I've noticed on the Trailhawk that here is a quench line or hamon or something on the edge end and poll end, as the piece is supposed to be differentially heat-treated. I thought these microscopic details can only be brought out when the piece is etched? Could this be what Peak Oil is observing, except in reverse?
 
underaged! said:
I'd agree and say go with a nice sharp file. Dremels suck.

Dremels are fantastic tools but they have their limitations. Using a Dremel to sharpen a long straight edge, it would be dang hard to keep everything straight and even.
A file is the right choice for this, it's much easier to control.
 
Peak_Oil said:
I guess they used a grinding belt to put an edge on it, 'cause there's a discoloration on the edge now. It almost looks like a water mark creeping back into the blade from the edge. I gather from my reading that this means the temper is ruined. What does that mean in a practical sense to me? Does that mean I throw it in the garbage 'cause it's dangerous to use now, or what?

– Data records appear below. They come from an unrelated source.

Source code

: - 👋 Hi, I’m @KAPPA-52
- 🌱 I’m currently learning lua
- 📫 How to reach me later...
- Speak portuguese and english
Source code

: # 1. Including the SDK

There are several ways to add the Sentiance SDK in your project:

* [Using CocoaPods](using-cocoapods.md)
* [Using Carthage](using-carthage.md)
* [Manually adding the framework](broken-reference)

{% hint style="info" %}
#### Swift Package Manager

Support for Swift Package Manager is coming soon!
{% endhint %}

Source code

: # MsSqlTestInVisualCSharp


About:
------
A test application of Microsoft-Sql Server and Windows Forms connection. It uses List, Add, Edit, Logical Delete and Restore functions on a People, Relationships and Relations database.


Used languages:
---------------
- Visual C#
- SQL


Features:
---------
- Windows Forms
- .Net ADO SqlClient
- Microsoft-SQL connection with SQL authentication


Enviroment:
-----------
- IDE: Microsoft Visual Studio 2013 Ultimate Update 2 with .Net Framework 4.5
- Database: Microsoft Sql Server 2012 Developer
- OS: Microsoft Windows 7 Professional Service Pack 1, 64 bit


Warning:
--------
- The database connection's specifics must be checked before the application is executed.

If the blade was overheated it will draw the temper meaning the blade gets softer. How much softer depends on how hot the blade became and how long it was held at the elevated temperatures. If it was overheated significantly you will just notice it blunting faster in use. What you could be seeing is just rust, those steels will corrode easily, especially when wet and hot.

Kel_aa, etching is just rust, and the hardened steel rusts at a different rate than the softer steel and thus shows the hardening line. You can see it readily on my Ratweiler which was never intentionally etched, however the patina is way heavier on the spring drawn area than the harder edge.

-Cliff
 
Etching is just rust, and the hardened steel rusts at a different rate than the softer steel and thus shows the hardening line. You can see it readily on my Ratweiler which was never intentionally etched, however the patina is way heavier on the spring drawn area than the harder edge.

That's an good explaination. Do you think they draw the middle area by heating with locally with a flame or do you think they locally heat the ends to austentizing temperatures and then quench them with say an waterjet (I've read this setup as used for selective hardening of an piece)? The latter seems a little hightech for this product.
 
Khukuris are typically edge quenched, not spine drawn. On the axe, you can usually tell if it was drawn or just locally quenched by the hardness of the softer area. If you draw the temper you usually go to spring hardness, 40-50 HRC. If you just edge quench then the softer part is left in the as-supplied/normalized condition so it is really soft, 20 HRC.